### Records for this task

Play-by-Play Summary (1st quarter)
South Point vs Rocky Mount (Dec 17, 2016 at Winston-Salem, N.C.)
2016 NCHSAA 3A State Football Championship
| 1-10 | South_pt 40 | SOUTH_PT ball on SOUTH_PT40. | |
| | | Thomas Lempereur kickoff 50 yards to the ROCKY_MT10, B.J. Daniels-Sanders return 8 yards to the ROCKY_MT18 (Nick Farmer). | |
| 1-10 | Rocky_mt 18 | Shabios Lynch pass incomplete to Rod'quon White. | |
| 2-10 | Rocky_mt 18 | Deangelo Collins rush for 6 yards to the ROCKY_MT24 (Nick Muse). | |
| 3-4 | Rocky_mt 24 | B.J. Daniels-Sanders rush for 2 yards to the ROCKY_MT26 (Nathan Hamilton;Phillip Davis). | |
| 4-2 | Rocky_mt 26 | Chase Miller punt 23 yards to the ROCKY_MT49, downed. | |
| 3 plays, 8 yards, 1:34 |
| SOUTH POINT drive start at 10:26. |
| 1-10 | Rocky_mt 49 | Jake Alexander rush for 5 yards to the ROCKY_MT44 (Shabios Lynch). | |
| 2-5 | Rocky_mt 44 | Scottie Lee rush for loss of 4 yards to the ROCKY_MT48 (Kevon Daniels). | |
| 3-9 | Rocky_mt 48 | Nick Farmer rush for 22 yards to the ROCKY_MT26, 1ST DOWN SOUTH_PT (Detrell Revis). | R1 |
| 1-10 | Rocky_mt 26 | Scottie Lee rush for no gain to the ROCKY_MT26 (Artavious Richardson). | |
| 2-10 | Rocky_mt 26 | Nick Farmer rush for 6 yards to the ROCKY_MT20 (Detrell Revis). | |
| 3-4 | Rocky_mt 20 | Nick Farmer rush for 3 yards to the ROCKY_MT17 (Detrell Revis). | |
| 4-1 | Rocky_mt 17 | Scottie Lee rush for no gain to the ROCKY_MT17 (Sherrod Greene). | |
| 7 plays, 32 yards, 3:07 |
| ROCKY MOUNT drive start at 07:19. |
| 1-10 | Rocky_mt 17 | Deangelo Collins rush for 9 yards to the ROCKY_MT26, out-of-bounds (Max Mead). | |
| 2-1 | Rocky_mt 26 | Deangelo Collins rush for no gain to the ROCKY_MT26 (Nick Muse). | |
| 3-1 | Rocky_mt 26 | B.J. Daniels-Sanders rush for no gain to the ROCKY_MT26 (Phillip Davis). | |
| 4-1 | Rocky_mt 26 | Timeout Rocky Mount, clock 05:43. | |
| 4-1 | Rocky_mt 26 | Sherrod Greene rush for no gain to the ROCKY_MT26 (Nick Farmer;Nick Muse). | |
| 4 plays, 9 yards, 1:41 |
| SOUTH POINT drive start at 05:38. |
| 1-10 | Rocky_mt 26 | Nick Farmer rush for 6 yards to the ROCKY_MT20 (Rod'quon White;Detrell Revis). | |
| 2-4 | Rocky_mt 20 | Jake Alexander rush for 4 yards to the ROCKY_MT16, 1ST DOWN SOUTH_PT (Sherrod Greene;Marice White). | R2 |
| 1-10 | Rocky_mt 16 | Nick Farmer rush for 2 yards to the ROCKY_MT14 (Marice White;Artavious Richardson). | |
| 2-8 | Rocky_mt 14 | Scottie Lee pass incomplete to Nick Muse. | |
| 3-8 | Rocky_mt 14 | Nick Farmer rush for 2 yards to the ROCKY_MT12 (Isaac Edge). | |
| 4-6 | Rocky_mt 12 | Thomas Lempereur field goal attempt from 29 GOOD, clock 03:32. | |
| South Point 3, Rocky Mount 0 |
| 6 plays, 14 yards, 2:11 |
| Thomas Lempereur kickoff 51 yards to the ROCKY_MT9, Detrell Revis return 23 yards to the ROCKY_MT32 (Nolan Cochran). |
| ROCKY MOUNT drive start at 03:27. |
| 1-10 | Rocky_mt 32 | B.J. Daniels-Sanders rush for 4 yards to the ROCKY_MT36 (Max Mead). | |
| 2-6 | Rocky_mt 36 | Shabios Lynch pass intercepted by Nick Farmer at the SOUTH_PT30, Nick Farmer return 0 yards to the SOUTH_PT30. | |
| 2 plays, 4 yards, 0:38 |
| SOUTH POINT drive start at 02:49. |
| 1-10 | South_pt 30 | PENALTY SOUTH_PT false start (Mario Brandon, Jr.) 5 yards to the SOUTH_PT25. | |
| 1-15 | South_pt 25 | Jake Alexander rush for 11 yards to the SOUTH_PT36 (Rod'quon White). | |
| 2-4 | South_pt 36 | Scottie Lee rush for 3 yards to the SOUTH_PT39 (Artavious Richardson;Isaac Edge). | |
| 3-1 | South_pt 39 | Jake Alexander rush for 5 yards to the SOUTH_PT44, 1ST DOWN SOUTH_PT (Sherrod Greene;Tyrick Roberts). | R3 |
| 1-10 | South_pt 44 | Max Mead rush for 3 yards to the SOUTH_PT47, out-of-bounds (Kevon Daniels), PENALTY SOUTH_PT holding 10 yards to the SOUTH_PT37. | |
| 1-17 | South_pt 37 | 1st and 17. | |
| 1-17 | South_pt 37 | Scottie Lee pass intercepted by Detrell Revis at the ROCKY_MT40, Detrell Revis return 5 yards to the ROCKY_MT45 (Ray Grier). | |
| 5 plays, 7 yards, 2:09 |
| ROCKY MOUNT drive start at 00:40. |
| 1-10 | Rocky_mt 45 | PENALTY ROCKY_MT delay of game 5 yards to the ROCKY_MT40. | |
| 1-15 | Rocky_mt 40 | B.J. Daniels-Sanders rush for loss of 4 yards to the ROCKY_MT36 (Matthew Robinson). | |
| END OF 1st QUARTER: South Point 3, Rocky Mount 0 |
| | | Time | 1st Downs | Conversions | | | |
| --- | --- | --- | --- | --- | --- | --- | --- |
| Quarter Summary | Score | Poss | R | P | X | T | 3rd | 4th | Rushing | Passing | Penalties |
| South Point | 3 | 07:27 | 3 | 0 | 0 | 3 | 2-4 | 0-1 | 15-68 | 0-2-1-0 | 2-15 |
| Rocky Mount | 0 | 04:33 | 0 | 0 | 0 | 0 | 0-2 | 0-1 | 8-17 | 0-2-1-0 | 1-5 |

######
### Records for this task

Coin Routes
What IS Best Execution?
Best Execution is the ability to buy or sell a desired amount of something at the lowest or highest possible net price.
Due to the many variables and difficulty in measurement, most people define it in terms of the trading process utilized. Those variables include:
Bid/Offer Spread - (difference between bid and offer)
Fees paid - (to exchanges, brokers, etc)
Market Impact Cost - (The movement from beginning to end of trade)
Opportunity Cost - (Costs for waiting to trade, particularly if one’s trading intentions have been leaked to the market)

######

What to produce:
When a line in the data above contains the string "trade", copy that line.

Written solution:
Market Impact Cost - (The movement from beginning to end of trade)
Opportunity Cost - (Costs for waiting to trade, particularly if one’s trading intentions have been leaked to the market)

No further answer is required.